SBC 2015: IMB, NAMB recognize 59 missionaries, their sending churches

SBC 2015: IMB, NAMB recognize 59 missionaries, their sending churches

In a darkened convention center hall filled with Southern Baptist messengers, individual pinpoints of light illuminated the darkness. Moments earlier, in passionate pleas, International Mission Board (IMB) President David Platt and North American Mission Board (NAMB) President Kevin Ezell asked Southern Baptist messengers not to be cold toward the vast lostness in the world. Instead join in God’s global mission as church planters, missionaries and sending churches to take the light of the gospel to a dark world, they urged.
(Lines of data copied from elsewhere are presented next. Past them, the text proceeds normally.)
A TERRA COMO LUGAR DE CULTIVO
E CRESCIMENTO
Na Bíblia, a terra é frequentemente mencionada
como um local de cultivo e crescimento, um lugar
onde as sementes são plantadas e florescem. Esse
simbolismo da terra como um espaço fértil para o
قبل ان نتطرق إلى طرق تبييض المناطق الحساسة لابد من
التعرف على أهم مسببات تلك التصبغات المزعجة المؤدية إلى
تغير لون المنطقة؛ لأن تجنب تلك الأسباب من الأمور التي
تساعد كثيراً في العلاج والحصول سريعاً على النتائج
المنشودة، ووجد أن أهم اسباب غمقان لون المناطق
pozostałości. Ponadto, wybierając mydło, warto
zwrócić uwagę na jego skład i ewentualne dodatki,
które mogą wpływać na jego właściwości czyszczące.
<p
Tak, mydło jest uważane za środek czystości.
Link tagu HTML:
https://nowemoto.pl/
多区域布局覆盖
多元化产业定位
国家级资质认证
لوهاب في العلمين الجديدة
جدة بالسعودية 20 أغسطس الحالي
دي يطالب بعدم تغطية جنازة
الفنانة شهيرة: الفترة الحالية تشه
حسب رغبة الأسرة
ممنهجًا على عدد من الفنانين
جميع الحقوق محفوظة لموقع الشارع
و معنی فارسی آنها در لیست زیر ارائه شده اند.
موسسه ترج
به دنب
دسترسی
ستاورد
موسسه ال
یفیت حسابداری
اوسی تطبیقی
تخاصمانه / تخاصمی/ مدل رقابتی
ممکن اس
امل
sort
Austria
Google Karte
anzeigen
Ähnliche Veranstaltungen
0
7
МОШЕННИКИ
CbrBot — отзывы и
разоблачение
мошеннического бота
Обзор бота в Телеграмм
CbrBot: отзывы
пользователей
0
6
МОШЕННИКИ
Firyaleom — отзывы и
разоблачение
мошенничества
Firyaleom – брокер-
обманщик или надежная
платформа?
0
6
IMB and NAMB partnered June 17 in a Church and Mission Sending Celebration to recognize 59 missionaries and church planters and their sending churches during the Southern Baptist Convention (SBC) annual meeting.

Platt said in his message, “The stakes are too high, the gospel is too good for us to settle for incremental increases in Southern Baptist church planters and missionaries. We need to open the door for tens of thousands more people to engage the nations with the gospel.

“Wouldn’t you want that to be our legacy? Don’t we cry out for God to bring a Moravian-type missions movement among us so that our legacy might be a convention of churches who send thousands, tens of thousands of God-exalting, Christ-following, Spirit-led, biblically faithful, people-loving, high-quality missionaries and church planters across North America and the nations for the sake of God’s fame?”

The Sending Celebration symbolically celebrated commissioning the new missionaries and church planters to share Jesus as the Light of the World (John 8:12). Christian artists Shane & Shane led the audience in worship.

Of those featured, 27 will serve in North America in the Northeast, South, Midwest, West and Canada, while 32 will serve overseas in East, Central and South Asia; North Africa and the Middle East; Europe; Sub-Saharan Africa and the Americas.

Stationed throughout the crowd, missionary families and representatives of their sending churches stood with an open lighted “book” illuminating their faces while information about the missionaries and their work was displayed. 

On stage Ezell interviewed Chuck Herring, pastor of First Baptist Church, Collierville, Tennessee, about being a sending church pastor. Herring has led the church to adopt an unengaged, unreached people group in South Asia and send a family to plant a church in Toronto.

Sending church role

“It’s good for our church to have ownership of a church plant in an unreached part of North America,” Herring said.

Being a sending church does not require a large congregation or a lot of money, Ezell said. “It’s about having a big heart and compassion and a passion to reach people here and around the world.”

Prior to the sending celebration, Platt and Ezell delivered their entities’ reports to convention messengers.

Messengers resoundingly affirmed Platt following his report on the IMB trustees’ recent policy changes. 

In May, trustees voted on a statement of qualifications that must mark every single IMB missionary: a vibrant disciple of Jesus who is making disciples; called by God and affirmed by church leaders and IMB; committed to the vision, mission, values and beliefs of IMB; and a baptized Southern Baptist church member “with a clear conviction of truth” as expressed in the Baptist Faith and Message. 

IMB took these steps to “tether ourselves in the tightest possible way to the confessional statement that unites Southern Baptists,” Platt said. Contrary to what some news sources falsely reported, he added, the policy in no way signals a change in practice regarding how IMB works in relation to Southern Baptist doctrinal distinctives or a shift in IMB missionaries’ practice when it comes to issues like tongues or private prayer language. 

“To be crystal clear, IMB missionaries do not and will not in any way promote speaking in tongues or private prayer language,” Platt said. He noted that he and IMB have deep concerns about this issue, which is why IMB has an intentional appointment, training and supervisory process. 

Additionally, the new policy that replaces the previous policy on divorce simply means that if a person has divorce in their past, they are not automatically disqualified from playing a part in spreading the gospel overseas, he said.

During the NAMB report, Ezell shared that Southern Baptists started 985 new churches in 2014, which is a 5 percent increase over the previous year, and that 58 percent of them were non-Anglo.